# [Text]
This is not theoretical. A security researcher at Lasso Security documented that AI models repeatedly hallucinated a Python package called huggingface-cli. He registered it as an empty package on PyPI. 30,000+ authentic downloads in three months. Another hallucinated package—react-codeshift—spread across 237 GitHub repositories through AI-generated agent skills without a human ever reviewing the install command.

The LiteLLM Attack Made It Real

If slopsquatting is the slow-burn threat, the LiteLLM supply chain attack from March 2026 was the five-alarm fire.

Quick recap for anyone who missed it:

  • LiteLLM is an AI proxy library downloaded roughly 3.4 million times per day
  • Threat actors (TeamPCP) compromised LiteLLM’s CI/CD pipeline by poisoning a Trivy GitHub Action used in their security scanning workflow
  • They exfiltrated the PyPI publish token from the GitHub Actions runner
  • Published two backdoored versions (1.82.7 and 1.82.8) that were live for about 40 minutes
  • The malicious payload (a .pth file that executes on every Python process startup) could exfiltrate SSL/SSH keys, cloud credentials, Kubernetes configs, crypto wallets, API keys—basically everything
  • Over 40,000 downloads of the compromised version before PyPI quarantined it

The irony? They compromised the security scanner to compromise the package. And LiteLLM is present in 36% of cloud environments.

AI Agents Make This Worse

Here is what really worries me. Research analyzing 117,000+ dependency changes across thousands of GitHub repos found that AI agents choose versions with known CVEs 50% more often than humans. And the vulnerable versions they pick tend to require larger, more disruptive upgrades to fix.

Now combine that with autonomous coding agents that install dependencies, run builds, and open PRs without human involvement. You have got software that:

  • Hallucinates package names 20% of the time
  • Picks vulnerable versions when the package does exist
  • Operates with enough permissions to execute arbitrary code

And we are handing it commit access.

What I Changed After My Scare

I am not going to pretend I have this figured out. But after my svg-accessibility-parser moment, I made a few changes:

  1. I verify every AI-suggested dependency manually. Yes, every single one. I open the npm/PyPI page, check the repo, check the download count, check the last publish date
  2. I added a lockfile diff review step to our team’s PR process—any new dependency addition gets flagged
  3. I pinned all our GitHub Actions to specific commit SHAs instead of tags (the LiteLLM attack exploited unpinned Trivy)

# [Tasks for this exercise]
• 1. In the article on software supply chain attacks, about how long were the two backdoored LiteLLM versions live?
• 2. Copy the part of the supply chain article between "AI Agents Make" and "it commit access.", inclusive.
• 3. Carry on the article about AI coding tools and supply chain attacks from the point where it stops.

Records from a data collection
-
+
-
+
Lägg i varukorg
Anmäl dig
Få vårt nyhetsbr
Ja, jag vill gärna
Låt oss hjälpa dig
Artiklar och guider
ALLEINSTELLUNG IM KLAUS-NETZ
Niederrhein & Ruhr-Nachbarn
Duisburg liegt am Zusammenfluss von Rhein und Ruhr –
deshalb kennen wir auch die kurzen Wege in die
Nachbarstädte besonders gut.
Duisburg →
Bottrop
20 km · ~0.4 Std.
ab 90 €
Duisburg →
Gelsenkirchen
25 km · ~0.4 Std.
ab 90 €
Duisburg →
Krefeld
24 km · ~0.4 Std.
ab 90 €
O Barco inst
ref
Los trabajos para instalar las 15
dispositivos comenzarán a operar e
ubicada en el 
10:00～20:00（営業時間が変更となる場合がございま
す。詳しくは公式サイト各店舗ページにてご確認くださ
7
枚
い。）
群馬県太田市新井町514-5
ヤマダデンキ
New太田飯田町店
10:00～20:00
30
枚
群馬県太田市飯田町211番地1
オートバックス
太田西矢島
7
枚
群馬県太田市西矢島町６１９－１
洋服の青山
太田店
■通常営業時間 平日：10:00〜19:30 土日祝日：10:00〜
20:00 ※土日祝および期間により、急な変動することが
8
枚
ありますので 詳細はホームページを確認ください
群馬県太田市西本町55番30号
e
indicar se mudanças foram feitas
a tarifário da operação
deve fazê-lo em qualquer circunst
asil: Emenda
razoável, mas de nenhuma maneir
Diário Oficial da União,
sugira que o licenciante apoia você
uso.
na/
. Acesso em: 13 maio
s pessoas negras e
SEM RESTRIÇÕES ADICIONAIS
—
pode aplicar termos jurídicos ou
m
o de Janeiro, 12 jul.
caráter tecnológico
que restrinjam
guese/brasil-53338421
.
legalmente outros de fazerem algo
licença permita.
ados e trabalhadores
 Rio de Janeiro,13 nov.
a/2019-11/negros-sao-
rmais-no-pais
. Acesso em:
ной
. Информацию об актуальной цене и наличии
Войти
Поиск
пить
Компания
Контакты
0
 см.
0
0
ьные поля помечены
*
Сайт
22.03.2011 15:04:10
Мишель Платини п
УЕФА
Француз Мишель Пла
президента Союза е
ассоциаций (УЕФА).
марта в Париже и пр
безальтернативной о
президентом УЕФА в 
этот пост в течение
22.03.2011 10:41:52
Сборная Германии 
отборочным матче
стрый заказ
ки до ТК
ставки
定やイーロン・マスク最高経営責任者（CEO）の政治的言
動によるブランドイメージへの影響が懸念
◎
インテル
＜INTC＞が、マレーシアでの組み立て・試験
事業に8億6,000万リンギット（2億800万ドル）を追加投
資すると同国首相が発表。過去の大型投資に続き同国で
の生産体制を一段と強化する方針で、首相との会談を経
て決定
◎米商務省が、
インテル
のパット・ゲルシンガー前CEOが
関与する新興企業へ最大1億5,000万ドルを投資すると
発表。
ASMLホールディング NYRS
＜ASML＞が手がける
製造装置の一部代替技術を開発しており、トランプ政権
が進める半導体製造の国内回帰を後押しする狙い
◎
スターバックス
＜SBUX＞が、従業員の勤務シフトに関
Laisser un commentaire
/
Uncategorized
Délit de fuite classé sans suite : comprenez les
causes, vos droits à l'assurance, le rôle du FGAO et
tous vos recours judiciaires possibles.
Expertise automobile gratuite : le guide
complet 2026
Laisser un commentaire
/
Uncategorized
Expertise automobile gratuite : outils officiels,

# [Responses by task]
• 1. About 40 minutes.

• 2.
AI Agents Make This Worse

Here is what really worries me. Research analyzing 117,000+ dependency changes across thousands of GitHub repos found that AI agents choose versions with known CVEs 50% more often than humans. And the vulnerable versions they pick tend to require larger, more disruptive upgrades to fix.

Now combine that with autonomous coding agents that install dependencies, run builds, and open PRs without human involvement. You have got software that:

  • Hallucinates package names 20% of the time
  • Picks vulnerable versions when the package does exist
  • Operates with enough permissions to execute arbitrary code

And we are handing it commit access.

• 3.
  4. I run npm audit / pip audit as a blocking CI step, not just an informational one

But honestly? I still feel like we are applying band-aids to a structural problem. The tools we use to write code are now introducing attack surface that our existing security processes were not designed for.

Questions I Am Sitting With

  • How are your teams handling AI-suggested dependencies? Is anyone doing systematic verification?
  • Should package registries (npm, PyPI) build hallucination-aware defenses? Like flagging recently-registered packages that match known hallucination patterns?
  • Are we going to need a fundamentally different dependency governance model for AI-assisted development?
  • For those using autonomous coding agents (Cursor, Devin, etc.)—what guardrails do you have on dependency installation?

I keep thinking about how my design systems work depends on dozens of npm packages. If even one of them gets compromised through a supply chain attack or a slopsquatting registration… the blast radius is not just my side project. It is every product team consuming our component library.

Would love to hear how others are thinking about this. Especially from folks managing larger engineering orgs—is this on your risk radar yet?

Maya, thank you for writing this up. This is exactly the kind of concrete, experience-driven post that makes abstract security risks tangible.

I want to address your question about whether this is on leadership’s risk radar. At my organization, it absolutely is now—but it was not six months ago, and I suspect most engineering orgs are still in that earlier phase.

The Governance Gap Is Real

The fundamental issue is that our dependency governance models were designed for a world where humans chose every package. The assumption was: a developer evaluates a library, checks its maintenance status, maybe reviews the source, and makes a deliberate decision. Code review catches anything unusual.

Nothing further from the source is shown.